Ads 468x60px

Sabtu, 27 April 2013

Tukang Kayu dan Rumahnya



Tukang Kayu dan Rumahnya




Seorang tukang kayu tua bermaksud pensiun dari pekerjaannya di sebuah perusahaan konstruksi. Ia menyampaikan keinginannya tersebut pada pemilik perusahaan. Tentu saja karena tidak bekerja, ia akan kehilangan penghasilan bulanannya. Tetapi keputusannya sudah bulat, karena ia sudah lelah. Ia ingin beristirahat dan menikmati hari tuanya bersama keluarganya.
Pemilik perusahaan merasa sedih kehilangan salah seorang pekerja terbaiknya. Ia lalu memohon si tukang kayu untuk terakhir kalinya, membangun sebuah rumah untuk dirinya. Tukang kayu itu menyanggupi permintaan pemimpin perusahaan tersebut, walaupun sebenarnya dilakukannya dengan terpaksa. Ia sudah sangat ingin berhenti. Hati dan pikirannya tidak sepenuhnya tercurah pada pekerjaan tersebut.
Dengan ogah-ogahan ia mengerjakan proyek tersebut. Ia hanya menggunakan bahan-bahan sekedarnya. Lalu pada akhirnya selesailah rumah itu. Tetapi bukanlah karya yang baik. Sungguh sayang sebenarnya, ia mengakhiri kariernya, bukan dengan menunjukkan kualitas seorang ahli yang mengagumkan.
Ketika sang pemilik perusahaan datang untuk melihat hasil karya si tukang kayu, sang pemilik perusahaan mengulurkan kunci rumah tersebut pada si tukang kayu. Kata si pemilik, ”Saya sengaja menyuruhmu membangun rumah ini, supaya engkau membuatnya sesuai dengan seleramu. Semua biaya kami yang tanggung. Karena kami ingin menghadiahkan hadiah yang terbaik yang akan kamu kenang seumur hidupmu. Rumah ini adalah hadiah dari perusahaan untuk baktimu selama ini. Terimalah!”  Betapa terkejutnya si tukang kayu. Ia sangat malu dan menyesal. Kalau saja ia tau, hasil karya itu akan dipersembahkan untuknya, tentu ia akan membangunnya dengan cara yang berbeda. Kini ia harus tinggal di sebuah rumah yang tidak terlalu bagus, hasil karyanya sendiri.
Itulah yang seringkali terjadi pada kehidupan kita. Kita membangun hidup kita dengan seenaknya, tanpa perhitungan. Kita cenderung menjalani hidup dalam upaya sekedarnya daripada melakukan yang terbaik.

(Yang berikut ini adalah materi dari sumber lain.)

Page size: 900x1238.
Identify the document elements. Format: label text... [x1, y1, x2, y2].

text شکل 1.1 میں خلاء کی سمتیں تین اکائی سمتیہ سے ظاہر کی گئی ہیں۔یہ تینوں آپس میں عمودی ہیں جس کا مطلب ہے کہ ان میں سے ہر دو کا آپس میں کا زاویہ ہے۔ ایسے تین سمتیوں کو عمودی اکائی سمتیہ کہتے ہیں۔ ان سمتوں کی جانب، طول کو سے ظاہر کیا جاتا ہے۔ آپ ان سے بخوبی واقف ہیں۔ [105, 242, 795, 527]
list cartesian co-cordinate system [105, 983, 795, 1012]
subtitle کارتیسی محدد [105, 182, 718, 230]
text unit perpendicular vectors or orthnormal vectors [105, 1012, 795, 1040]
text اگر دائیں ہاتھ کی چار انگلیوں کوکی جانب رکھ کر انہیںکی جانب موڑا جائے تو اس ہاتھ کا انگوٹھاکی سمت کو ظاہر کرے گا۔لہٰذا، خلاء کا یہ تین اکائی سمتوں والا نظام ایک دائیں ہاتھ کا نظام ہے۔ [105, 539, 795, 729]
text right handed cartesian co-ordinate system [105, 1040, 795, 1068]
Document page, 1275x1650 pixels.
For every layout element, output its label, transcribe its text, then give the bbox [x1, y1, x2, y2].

Bahkan pada bagian terpenting dalam hidup kitapun seperti memutuskan menikah, menjalani mahligai rumah tangga, memiliki, mendididk dan membesarkan anak, dll, kita melakukannya tidak dengan pemikiran yang matang dan upaya yang optimal. Tidaklah mengherankan kalau pada akhir perjalan hidup, kita terkejut melihat dampak yang ditimbulkan dari upaya kita membangun hidup. Dan kita harus tinggal di dalam rumah kehidupan yang kita bangun tersebut. Seandainya kita tau, kita akan membangunnya dengan cara yang berbeda ......
Renungkanlah, kita adalah si tukang kayu. Setiap hari kita memasang papan, memukul paku, mendirikan atap dan dinding. Mari kita selesaikan rumah kehidupan kita dengan sebaik-baiknya, seolah kita hanya bekerja hari itu saja. Biarpun kita hanya hidup sehari, maka dalam satu hari itu kita pantas hidup dalam keagungan dan kejayaan Tuhan. Hidup kita di hari esok, adalah dampak dari sikap dan pilihan kita hari ini. Kata Salomo,”Janganlah memuji diri karena esok hari, karena engkau tidak tahu apa yang akan terjadi hari itu” (Amsal 27:1).